Retailer Land's End will get a trial in its case against defendants accused of profiting from the company's online affiliate program through a scheme that gave "typosquatting" a new twist.
What is Typosquatting?
"Typosquatting" is the practice of registering misspellings of famous trademarks as domain names. Most typosquatters do this to divert Internet users who are seeking the trademark owner's Web site or to attempt to sell the domain name to the trademark owner.
In this case, though, the defendants sent users to the real Land's End site, but only after funneling them through "affiliate" sites so that the defendants could collect commissions on any purchases the users made from the Land's End site.

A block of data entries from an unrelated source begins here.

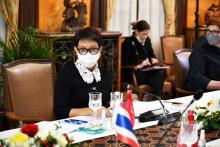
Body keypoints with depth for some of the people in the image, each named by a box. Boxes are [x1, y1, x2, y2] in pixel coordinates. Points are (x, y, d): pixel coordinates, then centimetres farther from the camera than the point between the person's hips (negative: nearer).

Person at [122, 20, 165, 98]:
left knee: (160, 73, -28)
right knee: (156, 79, -31)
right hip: (134, 73, -6)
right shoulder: (128, 42, -4)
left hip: (146, 70, 6)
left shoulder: (147, 40, 14)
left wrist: (153, 59, 3)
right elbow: (124, 63, -10)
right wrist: (138, 65, -22)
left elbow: (151, 54, 28)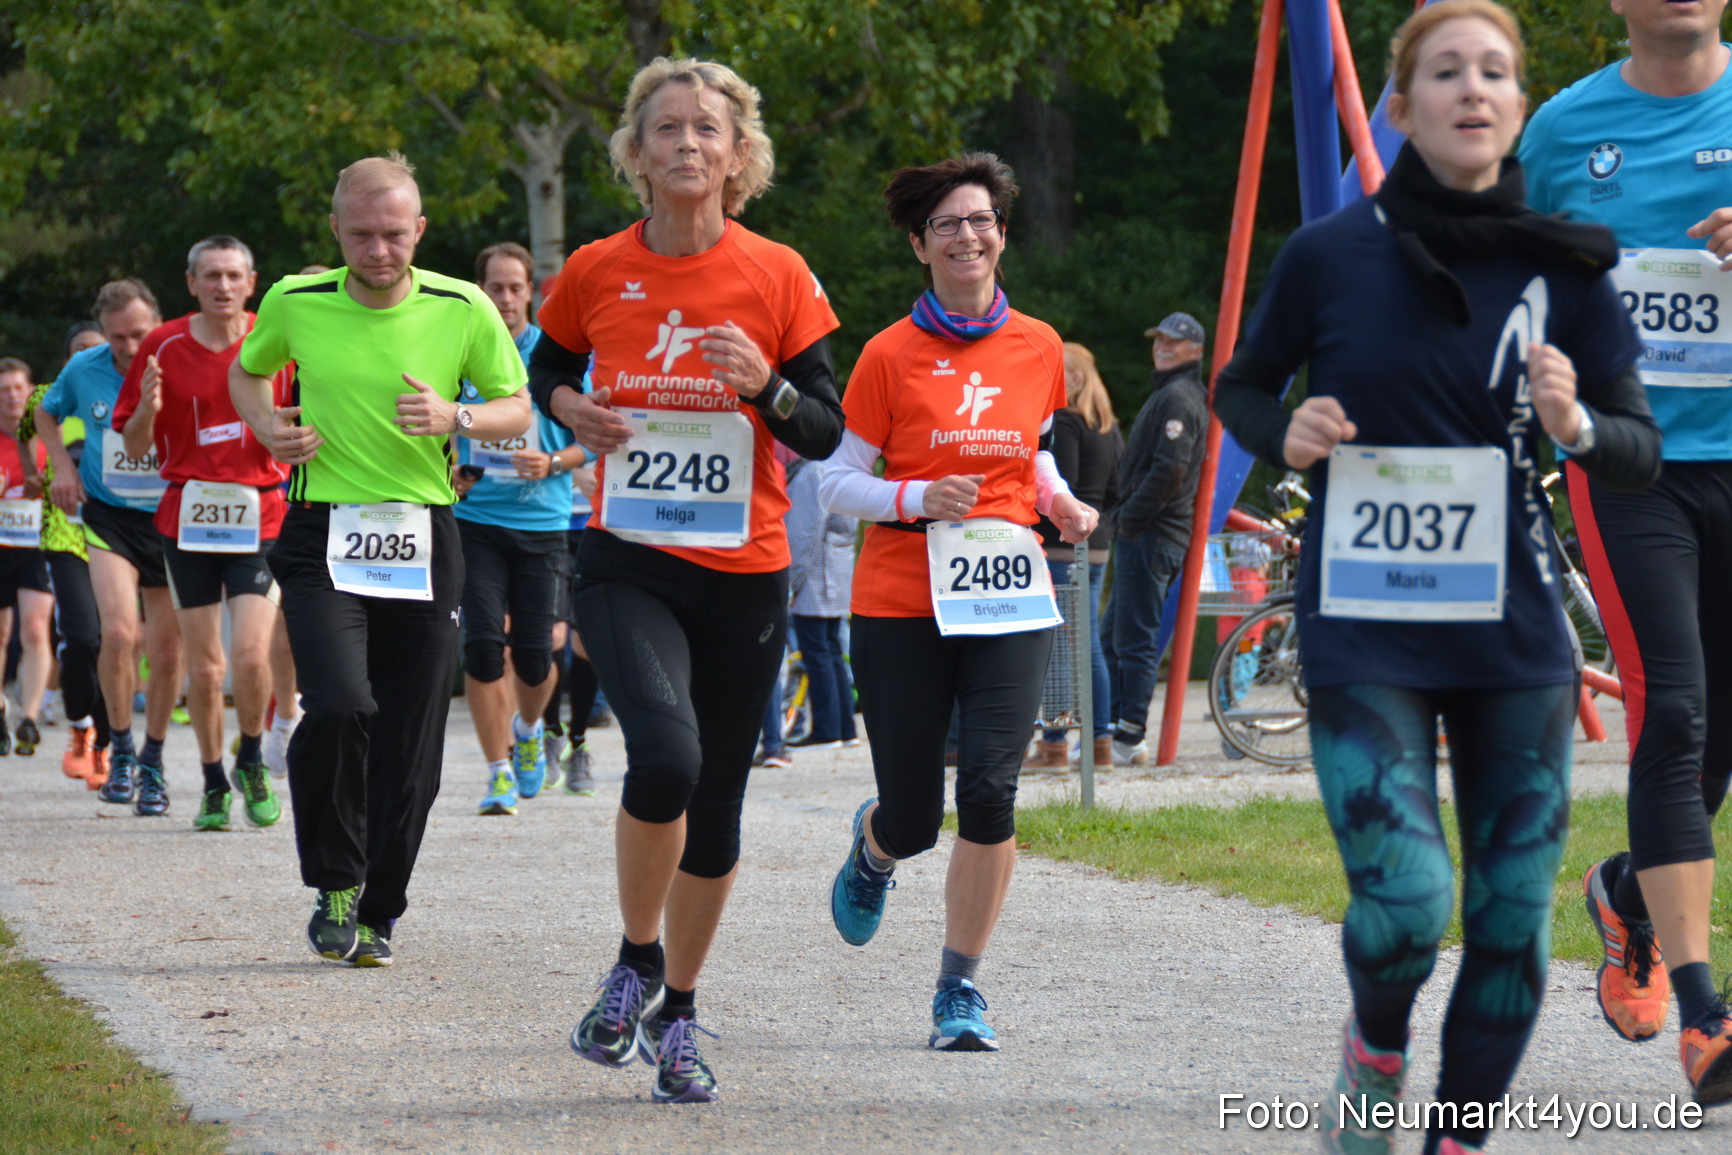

The Anticybersquatting Consumer Protection Act
Land's End filed the suit in the U.S. District Court for the Western District of Wisconsin against Thinkspin Inc., Braderax Inc. and Michael Seale, alleging cybersquatting, fraud and breach of contract.
A fourth defendant, Eric Remy, is also named, but he was not involved in the motions that led to the current court ruling.
The suit alleges violations of the federal Anticybersquatting Consumer Protection Act, false advertising in violation of federal and state law, fraud, and breach of contract.
The ACPA prohibits registration of another's trademark as a domain name if it is done with "bad faith" intent to profit. Typosquatting falls within the ACPA.
Defendants' Alleged "Misspelling" Scheme
According to the complaint, the defendants applied for and were accepted into the Land's End affiliate program, which allows Web site owners to post links on their sites to the Land's End Web site. When an Internet user reaches the Land's End site through the link on the affiliate site and makes a purchase, the affiliate gets a commission on that sale.
According to the complaint, the defendants claimed to operate several Web sites —savingsfinder.com, poshshops.com and shoppersguide.com — that attracted hundreds of thousands of visitors every month. The defendants told Land's End that these sites would contain the links to landsend.com.
However, the retailer alleges, the defendants failed to disclose that they had also registered as domain names dozens of misspellings of the Land's End trademark. When Internet users typed in one of those misspellings, they would appear to be taken directly to the real Land's End site.
According to the complaint, the user's request was really funneled through one of the three "legitimate" affiliate sites so that the defendants could increase their commissions.
The defendants moved for summary judgment on all claims, asking the court to rule in their favor without a full trial.
U.S. District Judge Barbara B. Crabb denied the motion with respect to the cybersquatting, fraud and breach-of-contract claims, saying Land's End had presented enough evidence for a jury to find in its favor on these allegations.
The defendants argued they should not be held liable because their scheme actually helped Land's End by sending more people to the retailer's real Web site. Without the defendants' setup, they argued, people who mistyped the landsend.com address would likely have given up and gone elsewhere.
Judge Crabb called that argument "specious at best" and said most people would have noticed their mistake and typed the correct address.
The judge did grant summary judgment to the defendants on the false-advertising allegations. Those claims fail, she said, because they require public dissemination of the alleged falsehood, and the defendants here concealed their scheme.
Land's End Inc. v. Remy et al., No. 05-C-368-C, 2006 WL 2521321 (W.D. Wis. Sept. 1, 2006).